Ben Folds Five and Lifehouse will take the stage in the Old St. Patrick’s Church parking lot Friday and Saturday, respectively, and join a list of past headliners that includes Counting Crows, Barenaked Ladies, Gavin DeGraw, Kris Allen and Plain White T’s.
What’s Old St. Pat’s secret?
“Bands know us and the caliber of talent we’ve had,” said Sheila Greifhahn, Old St. Patrick’s director of special events. “And they know, as we like to say, we’re a party with a purpose. ... Also, we’ve had help from Jam Productions.”
It also helps that the block party, which raises money for the church, technically isn’t a neighborhood street festival.
The block party takes place on private property, which means it can charge at the gate and sell tickets in advance (general admission is $40 and includes four drink tickets). Neighborhood street fests, on the other hand, generally take place on public streets and, by law, can only request donations.
“We’re just going off of $5 donations — and only 50-60 percent (of guests) pay donations,” said John Barry, founder and CEO of StarEvents, which organizes the Taste of Randolph Street, Summer on Southport and Retro on Roscoe fests, among others. “We can’t always afford a $15,000-$35,000 headliner because if it rains that night, we lose.”
Barry, who has to keep a close eye on the bottom line because the fests are fundraisers for the neighborhoods, has heard complaints that his fests repeatedly feature the same cover bands — 16 Candles, Hairbanger’s Ball and Wedding Banned. He argues those bands are the safer bets because they have strong local followings and play music that appeals to the masses.
But that’s not to say StarEvents won’t pay for original acts.

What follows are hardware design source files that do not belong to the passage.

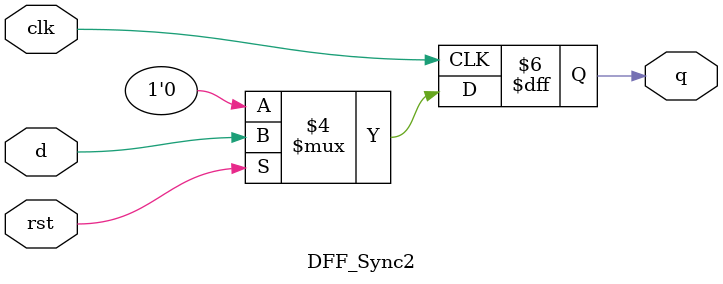
<source format=v>
`timescale 1ns / 1ps

module DFF_Sync1(
    input clk,rst,d,
    output reg q
    );
    
    always @(posedge clk)
    begin
        if (rst)
            q<=0;
        else
            q<=d;
    end
endmodule

module DFF_Sync2(
    input clk,rst,d,
    output reg q
    );
    
    always @(posedge clk)
    begin
        if (!rst)
            q<=0;
        else
            q<=d;
    end
endmodule

</source>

Chris Robinson Brotherhood, featuring Black Crowes lead singer Chris Robinson, and indie bands Empires and Los Campesinos! played Randolph Street this month. Barry said Randolph can take that risk due, in part, to the fest’s location and attractive lineup of West Loop restaurants. StarEvents is more willing to book lesser-known original acts when the fests are located in indie-friendly areas such as the Logan Square neighborhood, where The Boulevard will take place Aug. 24-26.

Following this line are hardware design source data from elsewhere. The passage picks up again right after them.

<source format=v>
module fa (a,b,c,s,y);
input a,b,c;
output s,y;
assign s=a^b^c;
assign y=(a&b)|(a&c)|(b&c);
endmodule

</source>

Old St. Pat’s two-day lineup features lesser known original acts (Joe Pug, Number Nine) and cover bands (The Spazmatics) in addition to its nationally known headliners. Greifhahn said the fest started booking the latter after it accidentally discovered the power of name recognition.
“We made the decision in the mid-’90s to up the caliber of talent,” Greifhahn said. “We were very fortunate to book Counting Crows right before they appeared on the cover of Rolling Stone magazine (in 1994). After that, we saw how successful a fundraiser could be and decided to continue with that thought.”